Suppose we have 2 runnable tasks, both doing yield. Then one will be
eligible and one will not be, because the average position must be in
between these two entities.

Therefore, the runnable task will be eligible, and be promoted a full
slice (all the tasks do is yield after all). This causes it to jump over
the other task and now the other task is eligible and it is no longer.
So we schedule.

Since we are runnable, there is no dequeue or enqueue. All we have is
the __enqueue_entity() and __dequeue_entity() from put_prev_task() /
set_next_task().
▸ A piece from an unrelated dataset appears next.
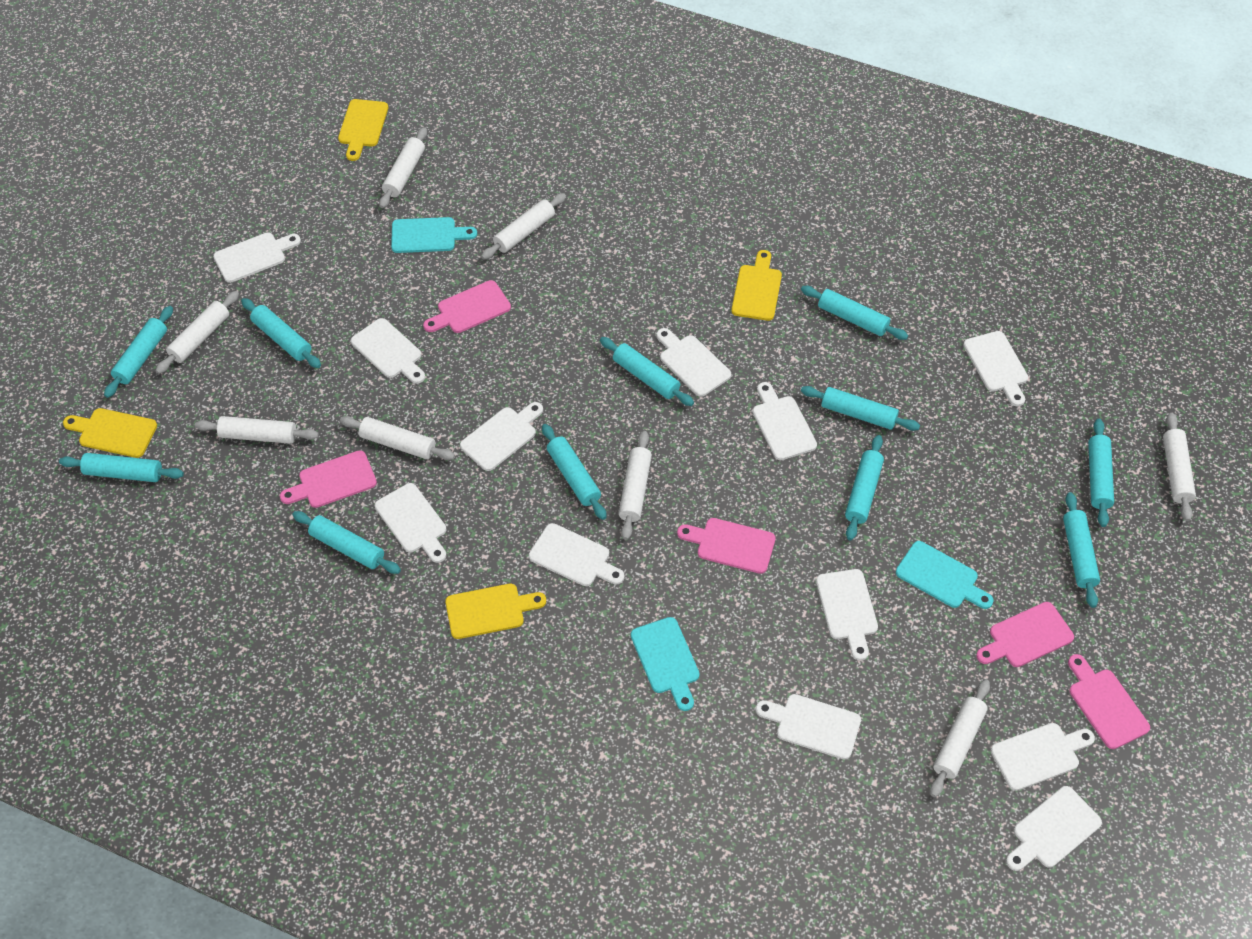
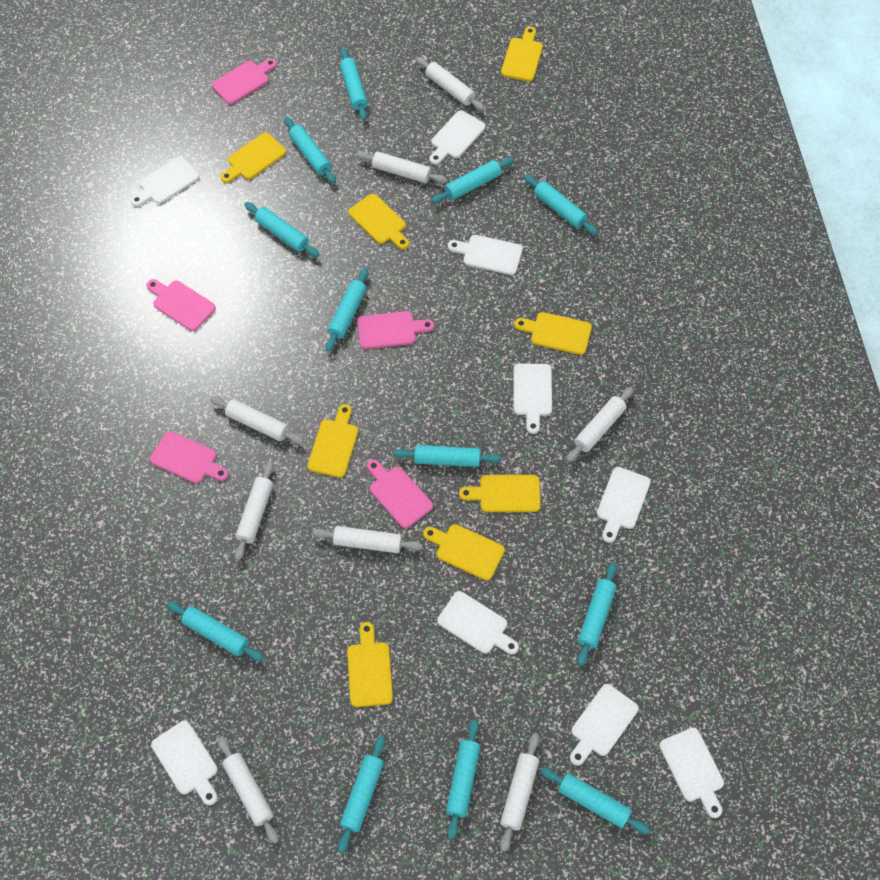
turquoise cutting board: 3 -> 0
turquoise rolling pin: 11 -> 12
white cutting board: 12 -> 9
yellow cutting board: 4 -> 8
But per the fingered commit, those two no longer move
zero_vruntime head.

All that moves zero_vruntime is tick and full dequeue or enqueue.

This means, that if the two tasks playing leapfrog can reach the
critical speed to reach the overflow point inside one tick's worth of
time, we're up a creek.

If this is indeed the case, then the below should cure things.

This also means that running a HZ=100 config will increase the chances
of hitting this vs HZ=1000.

diff --git a/kernel/sched/fair.c b/kernel/sched/fair.c
index 9298f49f842c..c7daaf941b26 100644
--- a/kernel/sched/fair.c
+++ b/kernel/sched/fair.c
@@ -9307,6 +9307,7 @@ static void yield_task_fair(struct rq *rq)
 	if (entity_eligible(cfs_rq, se)) {
 		se->vruntime = se->deadline;
 		se->deadline += calc_delta_fair(se->slice, se);
+		avg_vruntime(cfs_rq);
 	}
 }